By the two sides of the corridor are put two richly-ornamented khachkars. According to the inscription the khachkar by the northern wall was put in 1223, and by the southern wall in 1224. Four khachkars were used as side-blocks for corridor's western window. They amaze by their ornament, and though the inscriptions have rubbed off and the exact dated haven't preserved, the style of their decoration has much in common with the analogous monuments of XII- XIIIcc.

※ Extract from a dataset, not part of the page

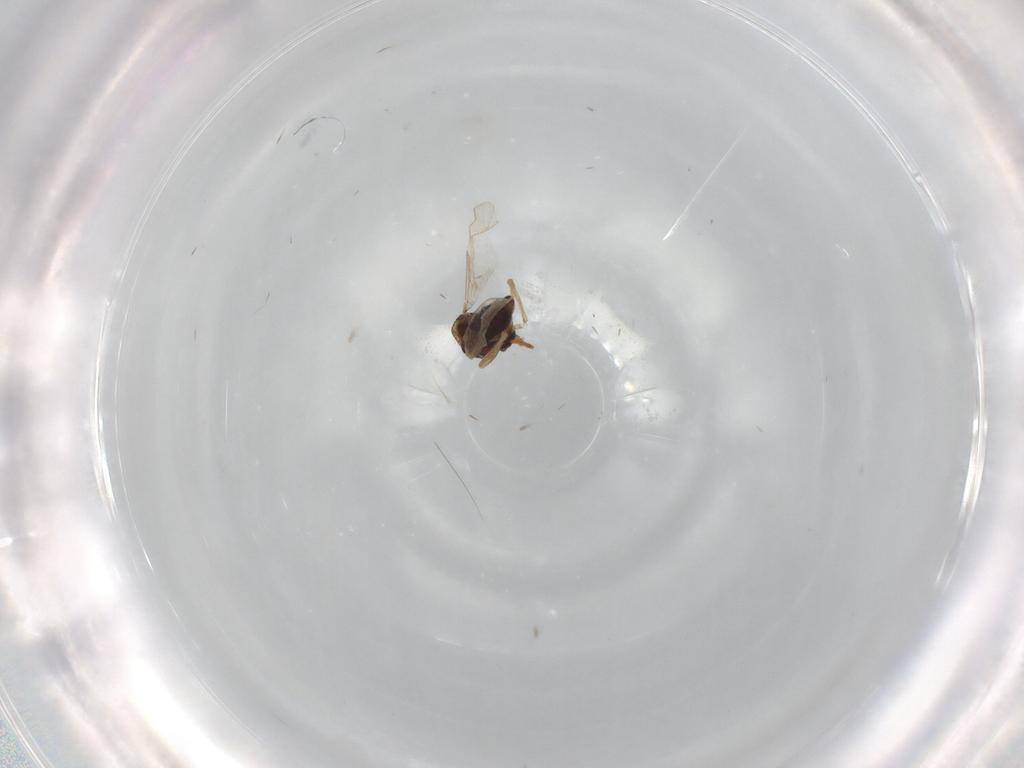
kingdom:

The vestibule is an almost square hall (sizes 7,0 x 7,6m), the vault of which leans on the crossing arches, leaning on pilasters. Besides the wide eastern entry, in the south-western part there is a small door passage. Two windows open towards south, and a third one opens towards west. In the northern wall there are no window-passages, as it makes part of monastery's stony fence. One of the khachkars put in vestibule's wall has dating 1212, and the squared beam inscription of the door is dated 1293.

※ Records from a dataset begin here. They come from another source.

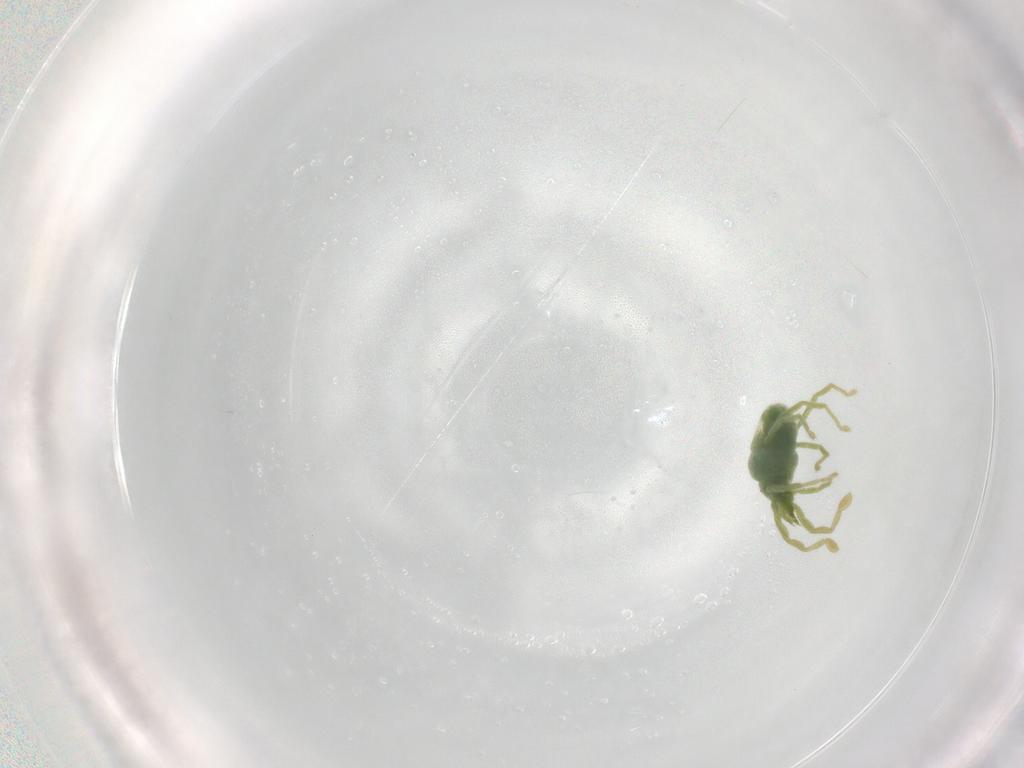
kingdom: Animalia
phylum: Arthropoda
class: Arachnida
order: Trombidiformes
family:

In this monastery were gathered and published around 42 epigraphic inscriptions. A special value present khachkars- the examples of high mastery of stone-masters, the gravestones, cornices, arches, the butt-ends of altar rising, casings of doors, windows and fire-places. If the complex is built in restrained architectural style from roughly-trimmed stone, we can't say the same about the small architectural forms. They are priceless treasures of the past and the perfect examples of medieval art.
Besides the churches and vestibules, the monastic complex includes also other constructions. Inside the stony fence were situated the scriptorium, matenadaran, preserving parchment manuscripts, rooms with fire-places as in Tatev's monastery, and also the dining hall with a kitchen, an oil-mill for making sesame oil, numerous cellars, stalls, reservoirs, guarding post, tonirs. They mostly got to us in half-destroyed condition. The economical and dwelling buildings certainly evidence about the presence in the past numerous monastic faternities.
The monastic cells are situated towards east from the church, on lowland. According to the inscription and by the whole architectural appearance they refer to XVII- XVIIIcc. The dwelling compartment consists from row of rooms, groupped around the common corridor, opposite which towards south-west is situated a large yard. By both sides of the monastery's main entry are built two-story rooms, part of which has fully preserved. From the monastery's gate begins the 10m long corridor, which stretched under the buildings with vaulted covers. Towards north-west from the monastery in a dense forest is situated the monstic spring. Another spring called Ttu jur (mineral water) is situated at the foot of the monastic hill, near Tblkhu settlement.
This way the secular constructions of Surb Hakoba monastery, that had played an important role in spiritual and social life of the area, the inscriptions on its ancient stones, beautiful khachkars and gravestones have a great cognitive significance.